I'd slept well, intended to fast, and started to get myself and the girls ready for church, when the thing hit. My fear of stomach problems comes from the way they intensify the muscle problems and together they can quickly land me in a hospital as one hot mess. Today's problems were the same.
After one extra brutal round in the bathroom, I landed on my bed praying with both arms up over my eyes, "OK Heavenly Father, what should I do?". There seemed to be a small pocket of light, even with my eyes closed, that I could focus on. When a discouraging or inappropriate thought came, I tried harder to focus on that light patch and ask again what I should do. Then came my own little miracle.
It started with my left arm, I felt each muscle give dramatically and without any help from me-- Biceps, triceps, forearm muscles, hand-- and fall limp at my side. My 2 year muscle disease means that I could sooner change day to night than make of my own will any muscle in my body relax completely; I know this was Heavenly Father's doing and not my own.
I continued to pray and focus on the light patch in my mind while each muscle and limb gave out slowly till I was flat on my bed and could not move. Totally relaxed, when relaxation has evaded me for so long. From this point, with my arms above my head on the bed, I felt a tug in the middle of my abdomen and then upward movement (the thought of "up" wasn't encouraging but I put my trust in what Heavenly Father had done so far). On my upper left side, I started to hear a squirting sound every few seconds- I think it may have been my pancreas secreting digestive enzymes- and then a small pinch like the chyme had re-entered the stomach pushing pass the sphincter there. My gut was churning for a few more moments and then I was asleep and simply could not move.
Eden, who had seen me throwing up earlier, was concerned but quick thinking. She came in and asked if she should tell Erika who came up later, saw me in what felt like drifting in and out of conscious but was just a heavy sleep, and took care of my girls.
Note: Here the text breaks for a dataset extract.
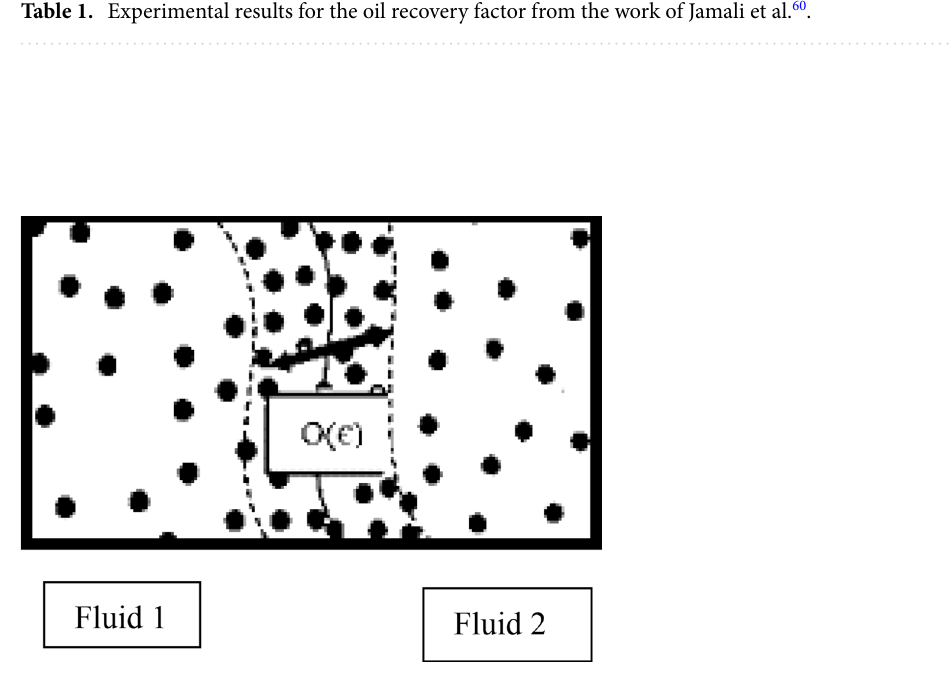
Table 1. Experimental results for the oil recovery factor from the work of Jamali et al. 60 .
When I heard someone at my door, my weakness at pulling myself off the bed was a bit shocking and my head tremor was dramatic. Dad and one of his bishops had come to give me a blessing. In the blessing, they promised me strength and stamina to face the day and enjoy my children. Had it not been for my earlier experience, I wouldn't have believed them, but I leaned on those statements and even as the blessing closed I felt strength coming back to me little by little.
The time now, is almost 11:00am and I'm amazed to think all of this has happened in just a three hour time span but it did happen. I want to openly express my appreciation to Heavenly Father, for the way He showed me He is aware of me and will take over after I've done all I can do- whether through Himself like he did today or by those who He inspires to do His work- like He's done for the past few years. He is in the subtle and the dramatic- I want to remember that better and longer. I believe the power of the atonement and the Savior's power over the body healed me today and I know that this same power will heal me totally and permanently at the resurrection. Because of that, I can have a 'patience of hope in our Lord Jesus Christ' that will 'in the sight of God our Father' continually bless my life and the life of those I love.